L’Emigrant (The Immigrant) – de Charles Chaplin – 1917
* Titres alternatifs (VO) : The New World ; A Modern Colombus ; Hello USA ; The Refugee
* Titre alternatif (VF) : Charlot voyage
Ce chef d’œuvre possède déjà tout ce qui fera la grandeur des longs métrages de Chaplin : un mélange de comique, de tragédie et de critique sociale. Tout ça apparaît dans une scène formidable, vers le début du film : à bord du bateau qui les amène en Amérique, une poignée d’émigrants oublie d’un coup le mal de mer qui les rongeait lorsqu’ils aperçoivent la statue de la Liberté, symbole de leur avenir.
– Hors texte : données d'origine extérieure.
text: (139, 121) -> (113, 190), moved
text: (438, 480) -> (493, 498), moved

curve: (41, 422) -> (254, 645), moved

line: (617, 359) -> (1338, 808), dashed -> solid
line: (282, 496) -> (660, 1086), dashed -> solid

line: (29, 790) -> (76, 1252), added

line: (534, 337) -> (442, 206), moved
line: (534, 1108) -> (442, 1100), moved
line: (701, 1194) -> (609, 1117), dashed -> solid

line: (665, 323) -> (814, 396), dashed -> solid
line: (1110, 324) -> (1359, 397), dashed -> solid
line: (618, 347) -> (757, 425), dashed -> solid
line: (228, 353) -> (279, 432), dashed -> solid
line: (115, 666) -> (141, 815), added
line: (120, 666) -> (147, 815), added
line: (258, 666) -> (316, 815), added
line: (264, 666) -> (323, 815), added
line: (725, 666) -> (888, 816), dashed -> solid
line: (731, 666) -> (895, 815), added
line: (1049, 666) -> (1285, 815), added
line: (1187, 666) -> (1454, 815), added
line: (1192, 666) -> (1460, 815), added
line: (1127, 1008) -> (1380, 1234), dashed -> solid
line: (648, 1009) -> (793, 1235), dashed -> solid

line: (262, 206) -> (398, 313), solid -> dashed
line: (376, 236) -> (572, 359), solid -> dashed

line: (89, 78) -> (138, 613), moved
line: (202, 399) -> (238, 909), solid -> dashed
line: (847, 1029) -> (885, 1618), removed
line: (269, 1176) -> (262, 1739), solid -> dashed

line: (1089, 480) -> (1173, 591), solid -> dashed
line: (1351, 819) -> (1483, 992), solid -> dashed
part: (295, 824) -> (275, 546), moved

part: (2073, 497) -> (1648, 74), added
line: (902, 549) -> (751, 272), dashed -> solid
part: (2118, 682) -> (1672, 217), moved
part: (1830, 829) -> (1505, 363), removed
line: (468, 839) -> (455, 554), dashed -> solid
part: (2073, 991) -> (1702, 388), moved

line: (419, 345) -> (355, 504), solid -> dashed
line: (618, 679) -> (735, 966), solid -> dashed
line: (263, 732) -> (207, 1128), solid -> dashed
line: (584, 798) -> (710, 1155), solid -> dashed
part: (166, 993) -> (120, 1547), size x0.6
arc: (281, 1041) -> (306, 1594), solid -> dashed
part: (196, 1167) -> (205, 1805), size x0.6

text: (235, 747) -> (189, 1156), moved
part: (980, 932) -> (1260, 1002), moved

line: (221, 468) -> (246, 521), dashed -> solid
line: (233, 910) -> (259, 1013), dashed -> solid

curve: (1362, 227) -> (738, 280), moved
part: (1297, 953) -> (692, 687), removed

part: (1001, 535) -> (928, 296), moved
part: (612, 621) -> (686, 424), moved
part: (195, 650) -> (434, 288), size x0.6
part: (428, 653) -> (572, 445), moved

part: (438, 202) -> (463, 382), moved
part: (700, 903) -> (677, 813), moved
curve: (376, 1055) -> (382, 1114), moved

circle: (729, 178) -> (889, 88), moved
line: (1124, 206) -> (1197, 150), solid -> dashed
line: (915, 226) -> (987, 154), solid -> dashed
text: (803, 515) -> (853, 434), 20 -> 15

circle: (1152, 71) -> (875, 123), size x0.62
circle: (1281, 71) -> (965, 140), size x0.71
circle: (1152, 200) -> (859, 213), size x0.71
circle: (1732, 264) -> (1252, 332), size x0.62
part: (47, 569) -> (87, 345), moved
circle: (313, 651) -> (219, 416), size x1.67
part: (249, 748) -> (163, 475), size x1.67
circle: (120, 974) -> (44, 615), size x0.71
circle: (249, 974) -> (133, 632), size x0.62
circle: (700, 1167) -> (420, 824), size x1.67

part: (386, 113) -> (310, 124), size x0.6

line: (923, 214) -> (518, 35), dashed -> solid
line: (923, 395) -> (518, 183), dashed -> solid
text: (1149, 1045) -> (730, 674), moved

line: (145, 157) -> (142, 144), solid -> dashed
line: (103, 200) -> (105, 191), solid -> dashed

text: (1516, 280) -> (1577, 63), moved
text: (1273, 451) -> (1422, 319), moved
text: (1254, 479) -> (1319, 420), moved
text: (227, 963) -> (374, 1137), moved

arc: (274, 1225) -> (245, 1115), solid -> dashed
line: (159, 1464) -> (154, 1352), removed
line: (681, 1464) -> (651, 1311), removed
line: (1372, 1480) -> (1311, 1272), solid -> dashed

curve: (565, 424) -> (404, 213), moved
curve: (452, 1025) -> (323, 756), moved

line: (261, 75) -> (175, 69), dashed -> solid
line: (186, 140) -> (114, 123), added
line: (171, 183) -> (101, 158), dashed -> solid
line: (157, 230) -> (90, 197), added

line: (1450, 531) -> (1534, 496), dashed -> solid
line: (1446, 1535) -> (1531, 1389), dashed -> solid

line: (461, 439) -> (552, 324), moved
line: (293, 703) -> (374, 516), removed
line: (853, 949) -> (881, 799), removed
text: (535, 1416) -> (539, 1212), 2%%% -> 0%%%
Mais les regards émus des visages filmés en gros plan sont bientôt ramenés à la réalité par les officiers du bateau qui les enferment derrière une lourde corde, comme du bétail.
L’Emigrant, c’est un peut tout ça : le rire, l’émotion et une extrême lucidité, en une poignée de secondes seulement. C’est aussi un modèle de construction, d’une intelligence narrative de plus en plus affirmée. Pour réaliser à quel point le perfectionnisme de Chaplin atteignait, déjà, des sommets, dans la conception de chaque scène, de chaque gag, il suffit de comparer L’Emigrant à Charlot marin, tourné deux ans plus tôt à la Essanay. Dans les deux films, Chaplin utilise le même trucage pour simuler le roulis du bateau. Mais ici, la réalisation technique est autrement plus ambitieuse, et donne lieu à des gags nettement plus précis, et parfaitement intégrés dans l’histoire.
La séquence du restaurant fait partie des grands moments du cinéma de Chaplin. Tout tourne autour d’une idée unique : Charlot réalise qu’il a perdu l’argent qui devait lui servir à payer son repas, et se demande comment il va s’en sortir. La menace du serveur brutal interprété par Eric Campbell est constamment présente, et la manière dont Chaplin se met en scène comme écrasé par cette présence est formidable.
Mais c’est un certain optimisme qui se dégage du film. Pas un optimisme béat : la mère du personnage joué par Edna Purviance meurt, et la fortune n’est pas au bout du chemin. Mais un optimisme bien réel, symbolisé par l’amour, et par la rencontre avec un artiste (Henry Bergman) qui apporte l’espoir au jeune couple. Après tout, c’est grâce à son art que Chaplin, lui-même émigrant venu d’Angleterre, a trouvé sa place sur la terre américaine.